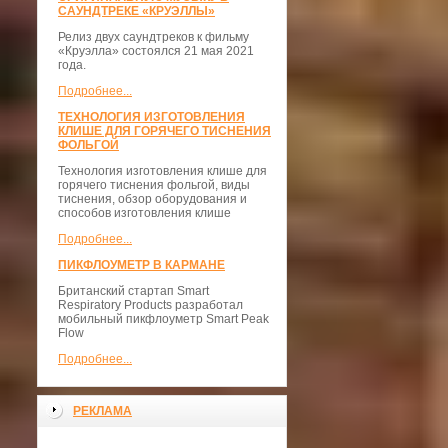
САУНДТРЕКЕ «КРУЭЛЛЫ»
Релиз двух саундтреков к фильму
«Круэлла» состоялся 21 мая 2021
года.
Подробнее...
ТЕХНОЛОГИЯ ИЗГОТОВЛЕНИЯ
КЛИШЕ ДЛЯ ГОРЯЧЕГО ТИСНЕНИЯ
ФОЛЬГОЙ
Технология изготовления клише для
горячего тиснения фольгой, виды
тиснения, обзор оборудования и
способов изготовления клише
Подробнее...
ПИКФЛОУМЕТР В КАРМАНЕ
Британский стартап Smart
Respiratory Products разработал
мобильный пикфлоуметр Smart Peak
Flow
Подробнее...
РЕКЛАМА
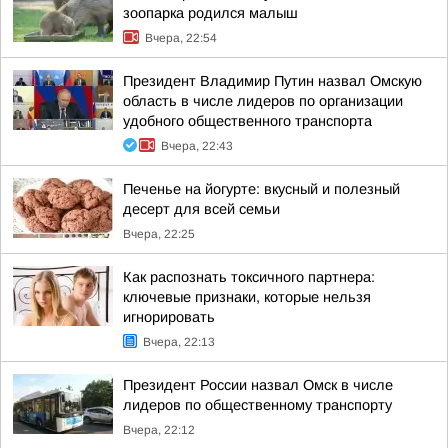
зоопарка родился малыш
Вчера, 22:54
Президент Владимир Путин назвал Омскую
область в числе лидеров по организации
удобного общественного транспорта
Вчера, 22:43
Печенье на йогурте: вкусный и полезный
десерт для всей семьи
Вчера, 22:25
Как распознать токсичного партнера:
ключевые признаки, которые нельзя
игнорировать
Вчера, 22:13
Президент России назвал Омск в числе
лидеров по общественному транспорту
Вчера, 22:12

======

Every line above that holds the string "Президент" should be copied out.

Президент Владимир Путин назвал Омскую
Президент России назвал Омск в числе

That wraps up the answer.